Please repeat each line below exactly, with no images in the copy.

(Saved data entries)
+ + +
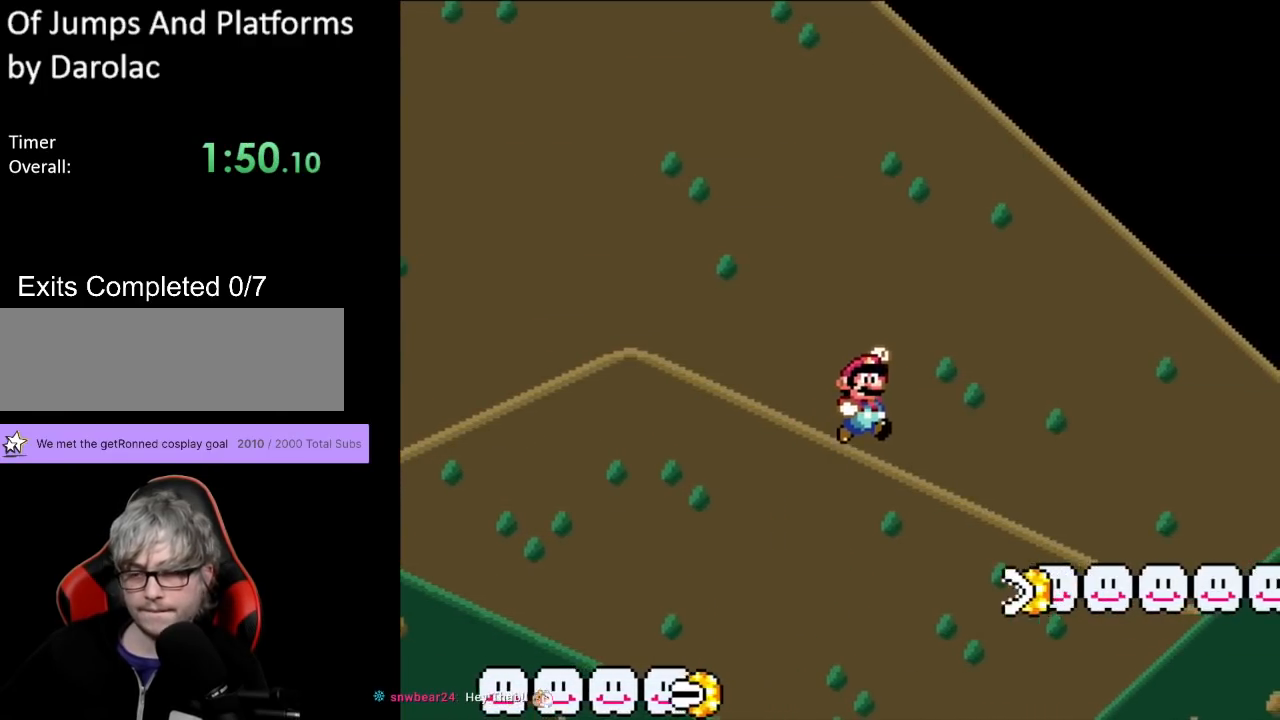
{"buttons": ["Y", "DPAD_LEFT"], "events": [[350, "B", "up"], [350, "DPAD_RIGHT", "up"], [350, "DPAD_UP", "down"], [383, "DPAD_LEFT", "down"], [400, "DPAD_UP", "up"]]}
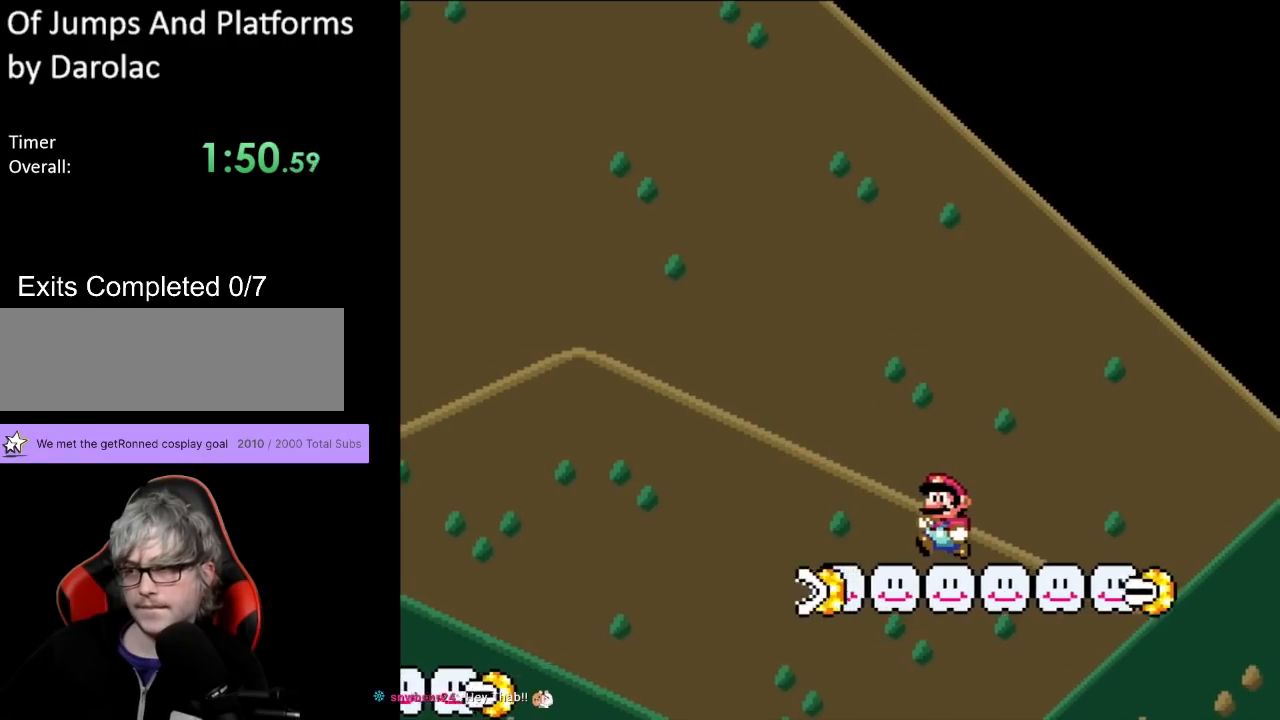
{"buttons": ["Y", "DPAD_LEFT"], "events": [[67, "DPAD_LEFT", "up"], [317, "DPAD_LEFT", "down"]]}
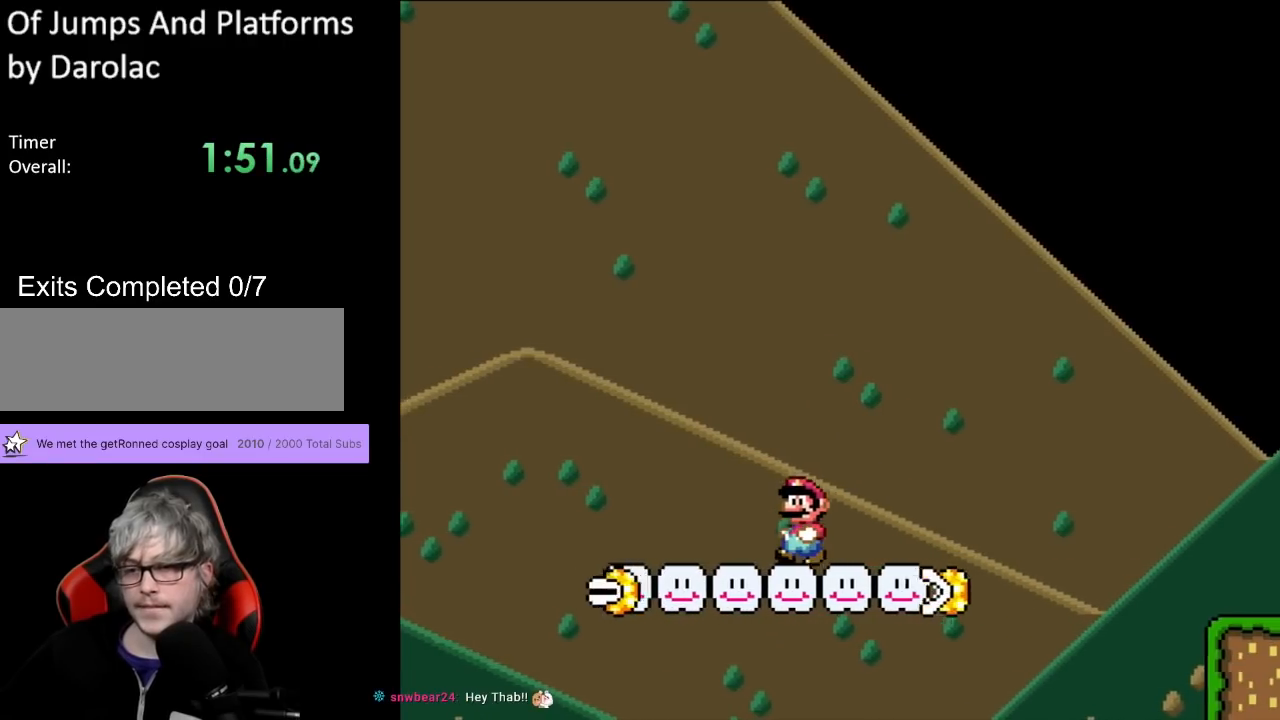
{"buttons": ["B", "Y", "DPAD_RIGHT"], "events": [[83, "DPAD_LEFT", "up"], [150, "DPAD_RIGHT", "down"], [400, "B", "down"]]}
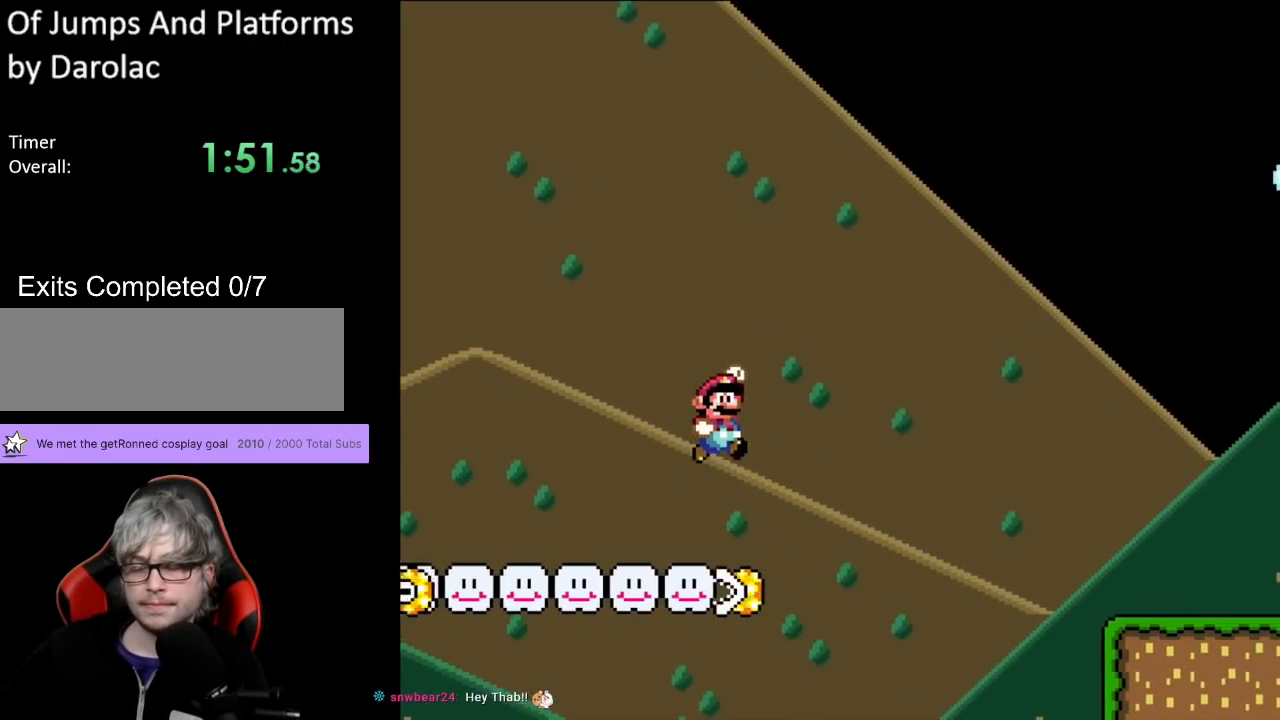
{"buttons": ["B", "Y", "DPAD_RIGHT"], "events": []}
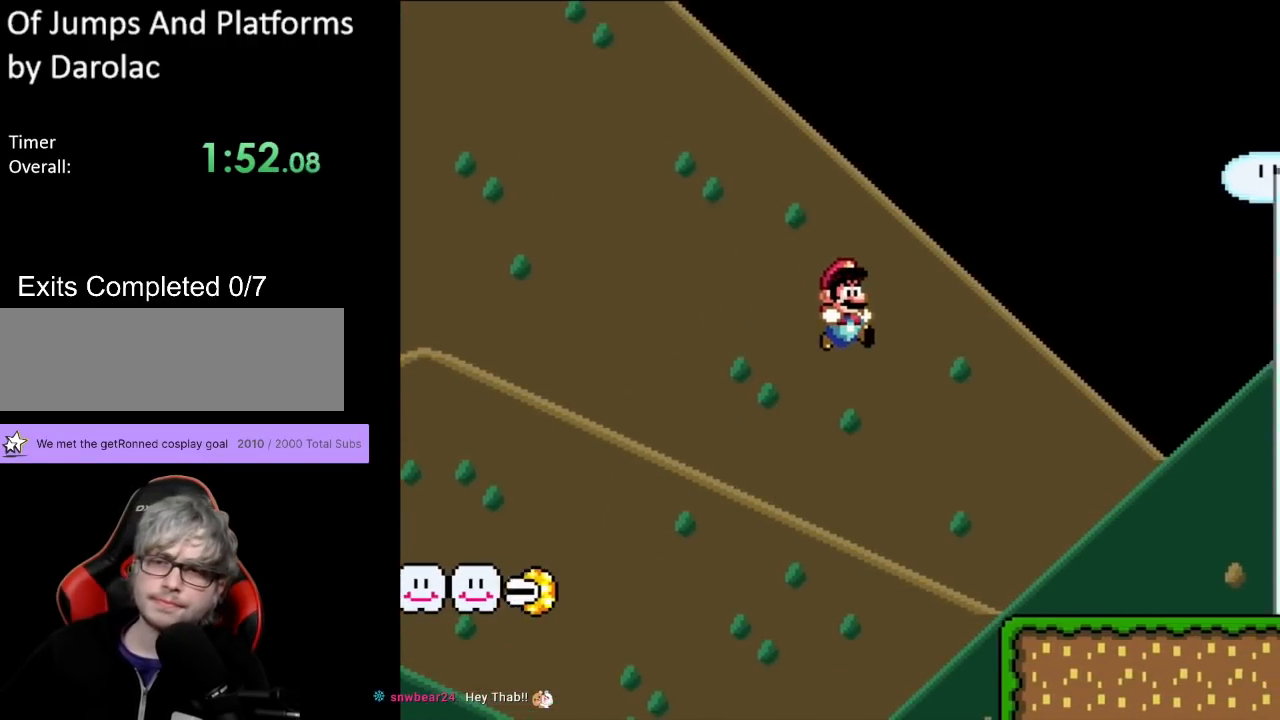
{"buttons": ["Y", "DPAD_RIGHT"], "events": [[333, "B", "up"]]}
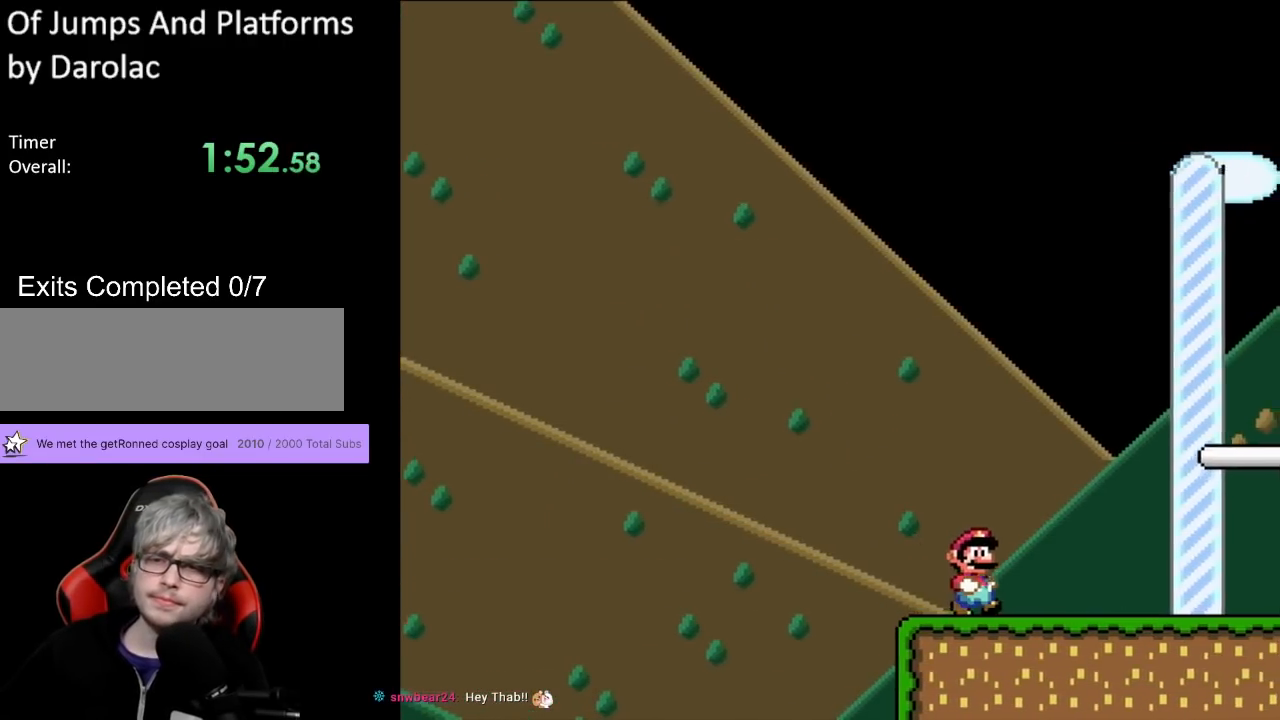
{"buttons": ["B", "Y", "DPAD_RIGHT"], "events": [[67, "B", "down"]]}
+ + +
▸ **TASK ANSWER**:
{"buttons": ["Y", "DPAD_LEFT"], "events": [[350, "B", "up"], [350, "DPAD_RIGHT", "up"], [350, "DPAD_UP", "down"], [383, "DPAD_LEFT", "down"], [400, "DPAD_UP", "up"]]}
{"buttons": ["Y", "DPAD_LEFT"], "events": [[67, "DPAD_LEFT", "up"], [317, "DPAD_LEFT", "down"]]}
{"buttons": ["B", "Y", "DPAD_RIGHT"], "events": [[83, "DPAD_LEFT", "up"], [150, "DPAD_RIGHT", "down"], [400, "B", "down"]]}
{"buttons": ["B", "Y", "DPAD_RIGHT"], "events": []}
{"buttons": ["Y", "DPAD_RIGHT"], "events": [[333, "B", "up"]]}
{"buttons": ["B", "Y", "DPAD_RIGHT"], "events": [[67, "B", "down"]]}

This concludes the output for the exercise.